The victory was Mohamed's second international title since joining Toluca in December 2024, cementing his status as the most decorated manager in the club's history, surpassing former Toluca coach Nacho Trelles. Since his appointment, Mohamed won multiple trophies with the Toluca, including the back-to-back Liga MX Clausura 2025 and Apertura 2025 seasons, the 2025 Campeón de Campeones super cup, the 2025 Campeones Cup, (Note: The Campeones Cup is a match contested between the reigning MLS Cup champion from Major League Soccer (MLS) and the Campeón de Campeones winner from Liga MX. Its status as an official title is disputed, as it is not recognized by CONCACAF or FIFA, though Liga MX considers it an official competition.) and the 2026 CONCACAF Champions Cup, his most recent title prior to the Leagues Cup. The run represents one of the most successful in the history of Mexican football, with Toluca having won every major title available to them within a year and a half.

Following the match, Mohamed held a press conference in which he confirmed he would remain with Toluca, dismissing rumors of a move River Plate of Argentina. He expressed enthusiasm for the club's upcoming participation in the 2026 FIFA Intercontinental Cup. Mohamed also spoke about Monterrey, noting that he had been reluctant to face them given his affinity for the club. Mohamed played for Monterrey and later managed them on two occasions, winning a title in his second stint. Almeyda also addressed the press, stating that he had spoken with his squad about the defeat and asked them to refocus ahead of their next Liga MX fixture, Monterrey's Clásico Regiomontano derby against Tigres UANL. In a post-match press conference, Vega noted that the team remained focused on winning that season's Liga MX title, with their next league fixture against Atlas.

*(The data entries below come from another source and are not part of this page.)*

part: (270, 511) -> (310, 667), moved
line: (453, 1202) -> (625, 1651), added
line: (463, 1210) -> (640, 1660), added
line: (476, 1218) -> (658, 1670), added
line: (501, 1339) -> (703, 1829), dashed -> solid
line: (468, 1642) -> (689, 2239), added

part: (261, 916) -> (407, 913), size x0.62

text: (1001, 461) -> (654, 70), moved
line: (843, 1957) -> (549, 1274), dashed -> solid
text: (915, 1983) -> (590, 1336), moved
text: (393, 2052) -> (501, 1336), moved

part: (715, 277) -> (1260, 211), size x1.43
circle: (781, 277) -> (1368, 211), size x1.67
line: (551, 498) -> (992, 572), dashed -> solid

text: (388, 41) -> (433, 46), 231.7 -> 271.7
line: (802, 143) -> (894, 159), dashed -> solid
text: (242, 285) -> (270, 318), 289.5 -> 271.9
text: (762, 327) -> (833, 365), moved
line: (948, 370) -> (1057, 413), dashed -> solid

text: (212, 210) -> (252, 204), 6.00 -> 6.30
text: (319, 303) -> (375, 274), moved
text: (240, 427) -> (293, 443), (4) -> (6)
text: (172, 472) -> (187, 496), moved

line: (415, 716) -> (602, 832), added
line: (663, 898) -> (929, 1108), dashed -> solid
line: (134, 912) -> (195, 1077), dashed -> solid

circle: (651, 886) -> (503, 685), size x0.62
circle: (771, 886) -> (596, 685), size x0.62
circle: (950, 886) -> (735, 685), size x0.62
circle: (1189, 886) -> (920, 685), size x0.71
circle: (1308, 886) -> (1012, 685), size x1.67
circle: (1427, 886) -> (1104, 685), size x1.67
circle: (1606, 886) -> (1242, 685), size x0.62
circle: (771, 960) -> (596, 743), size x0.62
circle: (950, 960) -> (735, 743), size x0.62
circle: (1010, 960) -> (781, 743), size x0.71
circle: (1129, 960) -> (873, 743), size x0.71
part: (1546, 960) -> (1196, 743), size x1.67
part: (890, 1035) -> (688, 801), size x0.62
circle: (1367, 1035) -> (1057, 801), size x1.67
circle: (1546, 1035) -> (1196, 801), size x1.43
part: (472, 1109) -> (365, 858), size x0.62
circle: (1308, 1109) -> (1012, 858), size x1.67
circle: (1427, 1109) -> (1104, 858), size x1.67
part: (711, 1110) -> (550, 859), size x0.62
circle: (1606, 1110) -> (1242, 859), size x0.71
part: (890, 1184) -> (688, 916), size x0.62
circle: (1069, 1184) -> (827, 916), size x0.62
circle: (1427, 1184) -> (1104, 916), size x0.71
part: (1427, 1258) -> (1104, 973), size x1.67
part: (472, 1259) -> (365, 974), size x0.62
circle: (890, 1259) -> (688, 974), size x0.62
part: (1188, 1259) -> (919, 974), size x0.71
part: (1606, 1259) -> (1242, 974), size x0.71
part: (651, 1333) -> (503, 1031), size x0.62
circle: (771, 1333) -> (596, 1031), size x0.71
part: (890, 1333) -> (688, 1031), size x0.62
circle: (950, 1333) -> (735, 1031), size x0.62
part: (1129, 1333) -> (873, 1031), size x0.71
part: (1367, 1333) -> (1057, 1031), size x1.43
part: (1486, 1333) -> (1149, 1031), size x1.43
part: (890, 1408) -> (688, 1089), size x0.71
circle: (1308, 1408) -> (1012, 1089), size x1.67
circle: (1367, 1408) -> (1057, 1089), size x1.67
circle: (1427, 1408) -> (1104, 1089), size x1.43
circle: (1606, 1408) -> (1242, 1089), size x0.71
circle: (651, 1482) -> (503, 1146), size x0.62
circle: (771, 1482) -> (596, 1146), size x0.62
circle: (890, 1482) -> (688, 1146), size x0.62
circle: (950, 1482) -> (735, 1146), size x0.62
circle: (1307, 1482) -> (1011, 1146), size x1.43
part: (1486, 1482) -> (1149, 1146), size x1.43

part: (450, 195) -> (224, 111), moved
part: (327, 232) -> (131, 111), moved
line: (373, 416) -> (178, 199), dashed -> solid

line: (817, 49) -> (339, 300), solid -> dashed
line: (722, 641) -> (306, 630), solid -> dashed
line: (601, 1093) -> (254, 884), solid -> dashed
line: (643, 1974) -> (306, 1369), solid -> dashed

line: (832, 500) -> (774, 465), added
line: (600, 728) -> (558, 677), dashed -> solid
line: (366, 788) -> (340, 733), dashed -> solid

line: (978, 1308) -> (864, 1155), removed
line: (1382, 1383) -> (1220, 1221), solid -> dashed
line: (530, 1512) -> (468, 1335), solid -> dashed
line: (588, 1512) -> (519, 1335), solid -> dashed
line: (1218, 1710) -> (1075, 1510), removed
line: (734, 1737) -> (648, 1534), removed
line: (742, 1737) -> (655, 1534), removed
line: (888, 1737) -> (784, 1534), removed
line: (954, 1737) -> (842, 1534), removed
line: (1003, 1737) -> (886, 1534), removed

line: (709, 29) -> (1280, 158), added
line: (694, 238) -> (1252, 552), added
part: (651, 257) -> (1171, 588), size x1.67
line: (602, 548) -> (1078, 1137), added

The yellow card issued to Pereira eight seconds into the match was the fastest in CONCACAF competition history and among the fastest ever recorded in professional football. In addition, the goal scored by Vega on the 4th minute was the fastest goal in the history of the Leagues Cup.

== Entertainment ==
The final featured a halftime show, the first in the tournament's history. American regional Mexican music trio Yahritza y su Esencia performed during the interval, drawing boos from a portion of the crowd. The group had previously been the subject of controversy following a 2023 visit to Mexico, during which their comments about Mexican cuisine and noise pollution in Mexico City drew criticism on social media.